*CONSEGNA*
Conta quante righe dei record contengono la stringa "sesión" e scrivi soltanto il numero.

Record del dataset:
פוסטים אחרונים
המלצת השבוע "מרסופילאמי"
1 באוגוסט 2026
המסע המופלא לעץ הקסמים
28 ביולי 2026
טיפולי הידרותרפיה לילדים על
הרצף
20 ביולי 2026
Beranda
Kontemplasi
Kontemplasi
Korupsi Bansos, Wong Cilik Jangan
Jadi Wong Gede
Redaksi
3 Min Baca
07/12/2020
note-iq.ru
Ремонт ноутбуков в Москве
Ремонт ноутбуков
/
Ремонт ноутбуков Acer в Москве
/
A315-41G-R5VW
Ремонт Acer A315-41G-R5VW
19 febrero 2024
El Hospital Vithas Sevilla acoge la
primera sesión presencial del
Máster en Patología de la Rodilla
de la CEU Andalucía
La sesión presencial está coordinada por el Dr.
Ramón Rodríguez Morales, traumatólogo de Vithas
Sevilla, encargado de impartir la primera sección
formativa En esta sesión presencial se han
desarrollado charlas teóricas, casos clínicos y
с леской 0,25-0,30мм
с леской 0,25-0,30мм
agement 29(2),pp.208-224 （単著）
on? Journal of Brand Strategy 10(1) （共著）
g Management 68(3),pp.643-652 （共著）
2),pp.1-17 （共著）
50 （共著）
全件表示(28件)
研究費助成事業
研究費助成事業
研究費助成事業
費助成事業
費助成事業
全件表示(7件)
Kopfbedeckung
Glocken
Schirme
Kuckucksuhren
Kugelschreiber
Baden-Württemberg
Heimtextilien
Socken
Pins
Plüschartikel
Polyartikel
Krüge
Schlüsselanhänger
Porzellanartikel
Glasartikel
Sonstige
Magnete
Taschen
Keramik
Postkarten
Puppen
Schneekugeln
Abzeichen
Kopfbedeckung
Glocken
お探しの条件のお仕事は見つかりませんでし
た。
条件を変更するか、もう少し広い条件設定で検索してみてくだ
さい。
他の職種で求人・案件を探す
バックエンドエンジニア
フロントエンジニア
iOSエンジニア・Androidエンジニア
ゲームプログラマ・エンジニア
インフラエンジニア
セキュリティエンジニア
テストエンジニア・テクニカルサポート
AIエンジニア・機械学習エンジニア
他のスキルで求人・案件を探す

*SOLUZIONE*
3